**Exercise brief:** Copy word for word everything in the Learning Annex court excerpt from "See, e.g., 7/9/11" down to "Letter at 5.".

**Text segment:**
_ _ _

Although Learning Annex has never clearly delineated all of the services for which it seeks recovery, it is the Court's understanding that it seeks compensation for the following: (1) introducing Rich Dad to Whitney, (2) developing the free seminar business (including contacting potential licensees), (3) setting up teleseminars for Rich Dad, (4) arranging a sponsorship with PBS, (5) allowing Rich Dad to participate in Learning Annex expos, and (6) using its best efforts to promote Rich Dad. The parties appear to be in agreement that it is only the first two categories of services that could possibly fall within section 5-701(a)(10)'s prohibition on recovery in the absence of writings satisfying the Statute of Frauds.

See, e.g., 7/9/11 Pl. Letter at 5 ("The documents in this case show that Rich Dad specifically authorized Learning Annex to perform services on its behalf, and that the parties contemplated that Learning Annex would be compensated for those services.").

See 7/9/11 Pl. Letter at 5.

See, e.g., Rich Dad's Motion in Limine to Exclude Evidence ("Def. Motion in Limine") at 2 ("Under New York law, an agreement for an introduction fee is governed by the Statute of frauds."); id. at 3 ("[C]ourts interpreting [section 5-701(a)(10) have generally held that where the transaction results in the acquisition of an existing enterprise or the formation of a new one, it is a business opportunity.") (quotation marks omitted); id. ("LA cannot recover any compensation for its introduction, or any activities flowing from it, including the reasonable value of its services and profits of the subsequent joint venture, on a theory of unjust enrichment. . . .").

_ _ _

[Source records]
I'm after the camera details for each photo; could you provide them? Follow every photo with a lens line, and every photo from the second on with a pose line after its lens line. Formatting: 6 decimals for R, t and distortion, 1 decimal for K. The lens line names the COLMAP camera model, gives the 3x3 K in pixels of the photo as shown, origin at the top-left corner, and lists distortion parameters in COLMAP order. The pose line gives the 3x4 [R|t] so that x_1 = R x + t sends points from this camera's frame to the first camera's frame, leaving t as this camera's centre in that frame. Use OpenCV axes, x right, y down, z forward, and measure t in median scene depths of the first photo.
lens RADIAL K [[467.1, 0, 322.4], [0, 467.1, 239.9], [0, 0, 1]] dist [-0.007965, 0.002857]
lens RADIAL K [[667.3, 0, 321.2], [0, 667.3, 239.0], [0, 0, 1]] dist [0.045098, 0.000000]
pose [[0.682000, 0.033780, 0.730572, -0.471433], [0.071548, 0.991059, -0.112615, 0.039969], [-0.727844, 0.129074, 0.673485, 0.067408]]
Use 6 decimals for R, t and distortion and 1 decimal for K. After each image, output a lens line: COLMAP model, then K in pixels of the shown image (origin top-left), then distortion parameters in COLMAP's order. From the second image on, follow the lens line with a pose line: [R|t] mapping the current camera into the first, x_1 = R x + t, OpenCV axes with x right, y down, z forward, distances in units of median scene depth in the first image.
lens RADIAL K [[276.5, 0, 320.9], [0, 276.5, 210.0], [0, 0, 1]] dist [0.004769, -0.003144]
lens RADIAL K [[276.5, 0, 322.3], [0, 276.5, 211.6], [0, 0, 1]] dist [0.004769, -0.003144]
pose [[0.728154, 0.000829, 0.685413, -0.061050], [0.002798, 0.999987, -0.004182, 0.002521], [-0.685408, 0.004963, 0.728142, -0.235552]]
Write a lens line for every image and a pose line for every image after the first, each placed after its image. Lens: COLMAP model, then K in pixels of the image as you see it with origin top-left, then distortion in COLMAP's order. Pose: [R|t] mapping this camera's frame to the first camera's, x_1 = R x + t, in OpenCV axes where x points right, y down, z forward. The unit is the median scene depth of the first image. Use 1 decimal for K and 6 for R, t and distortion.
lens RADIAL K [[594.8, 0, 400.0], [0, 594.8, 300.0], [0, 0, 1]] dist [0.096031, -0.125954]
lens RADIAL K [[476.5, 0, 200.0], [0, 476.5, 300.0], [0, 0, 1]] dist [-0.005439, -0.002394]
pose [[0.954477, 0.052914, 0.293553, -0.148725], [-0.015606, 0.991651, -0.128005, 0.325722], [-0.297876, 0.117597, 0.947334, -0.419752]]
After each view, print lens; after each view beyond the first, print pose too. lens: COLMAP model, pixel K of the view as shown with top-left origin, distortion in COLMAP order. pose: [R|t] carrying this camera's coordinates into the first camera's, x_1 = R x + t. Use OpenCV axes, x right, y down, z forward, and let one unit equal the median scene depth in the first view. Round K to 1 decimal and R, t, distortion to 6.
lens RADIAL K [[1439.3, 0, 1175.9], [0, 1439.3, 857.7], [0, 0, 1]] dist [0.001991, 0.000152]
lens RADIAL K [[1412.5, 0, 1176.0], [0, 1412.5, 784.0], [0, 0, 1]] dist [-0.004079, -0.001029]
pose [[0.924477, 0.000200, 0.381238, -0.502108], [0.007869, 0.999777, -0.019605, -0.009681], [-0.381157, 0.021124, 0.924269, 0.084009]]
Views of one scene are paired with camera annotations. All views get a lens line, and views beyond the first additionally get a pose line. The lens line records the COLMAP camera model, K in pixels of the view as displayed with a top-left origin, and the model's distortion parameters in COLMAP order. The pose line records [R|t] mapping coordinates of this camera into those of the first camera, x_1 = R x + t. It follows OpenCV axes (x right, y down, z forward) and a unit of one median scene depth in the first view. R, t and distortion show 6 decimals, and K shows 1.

_ _ _

**Solution to the problem:**
See, e.g., 7/9/11 Pl. Letter at 5 ("The documents in this case show that Rich Dad specifically authorized Learning Annex to perform services on its behalf, and that the parties contemplated that Learning Annex would be compensated for those services.").

See 7/9/11 Pl. Letter at 5.